The present invention generally relates to deflection control type ink jet printing apparatuses and, more particularly, to a deflection detector for discriminating proper and inproper deflections and/or amounts of deflection of charged ink droplets.
In an ink jet printer of the type described, an ink is ejected under supersonic vibration from a nozzle and then separated into droplets at regular intervals at a position advanced a predetermined distance from the nozzle. Timed to the separation of ink droplets, a charging electrode selectively applies a charging electric field to the ink droplets to deposit electrostatic charges thereon. Thereafter, deflection electrodes deflect charged ink droplet passing therebetween in accordance with their charges, so that the ink droplets impinge on a sheet of paper to print out desired data.

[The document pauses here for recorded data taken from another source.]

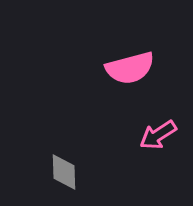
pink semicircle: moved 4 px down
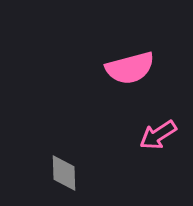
gray diamond: moved 1 px down
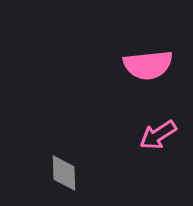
pink semicircle: moved 18 px right, 3 px up; rotated 9 degrees clockwise
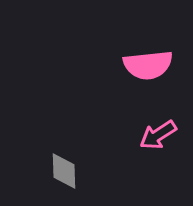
gray diamond: moved 2 px up
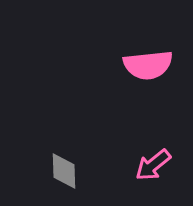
pink arrow: moved 5 px left, 30 px down; rotated 6 degrees counterclockwise
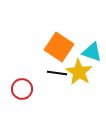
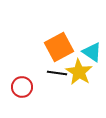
orange square: rotated 28 degrees clockwise
cyan triangle: rotated 15 degrees clockwise
red circle: moved 2 px up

Deflection of charged ink droplets depend on the ink pressure, ink temperature, amplitude of the supersonic vibration, a charging timing, a charging voltage, a deflecting voltage and other various factors, which obstructs easy setting of the deflections. A widespread practice is detecting a deflection of charged ink droplets and controlling the pressure or temperature of ink and the charging voltage as well as the others until the actual deflection coincides with predetermined one. In one of various deflection detecting methods heretofore proposed, a pair of spaced charge detecting electrodes are arranged adjacent to a predetermined deflection path or reference path with the center of their spacing registered with the reference path, as disclosed in Japanese Patent no. 52-47284/1977 and "IBM Journal", January 1977, pp. 52-55. Potentials induced in the electrodes are coupled to a differential amplifier so that a deflection position can be determined depending on the polarity and level of the output signal of the differential amplifier.
Another known method of similar type is designed for a higher accuracy of detection which precludes errors due to noise, as described in Japanese Patent Application no. 55-153558/1980. In this method, a charge pattern consists of a string of "m (integer)" successive ink droplets charged to one polarity and a string of "n (integer)" successive ink droplets charged to the other polarity or non-charged occurring in an alternate order. The output potentials of the two electrodes are individually rectified and coupled to a differential amplifier whose output is discriminated as two electric signals of different polarities. When a first electric signal is high or logical "1" level and a second is low or logical "0" level, ink droplets are determined to have moved along a path above the reference path (excessive deflection). When the first signal is low or logical "0" level and the second high or logical "1" level, the actual path of ink droplets is determined to be below the reference path (short deflection). If both the signals are low or logical " 0" level, the actual path is identified with the reference path.
However, a problem has existed in these prior art deflection detecting methods in that a distance ink droplets are expected to fly must be increased to accommodate the detection electrodes which are arranged along the path of ink droplets. Another problem is that a substantial period of time is required to detect a deflection position in order to enhance the stability in detection.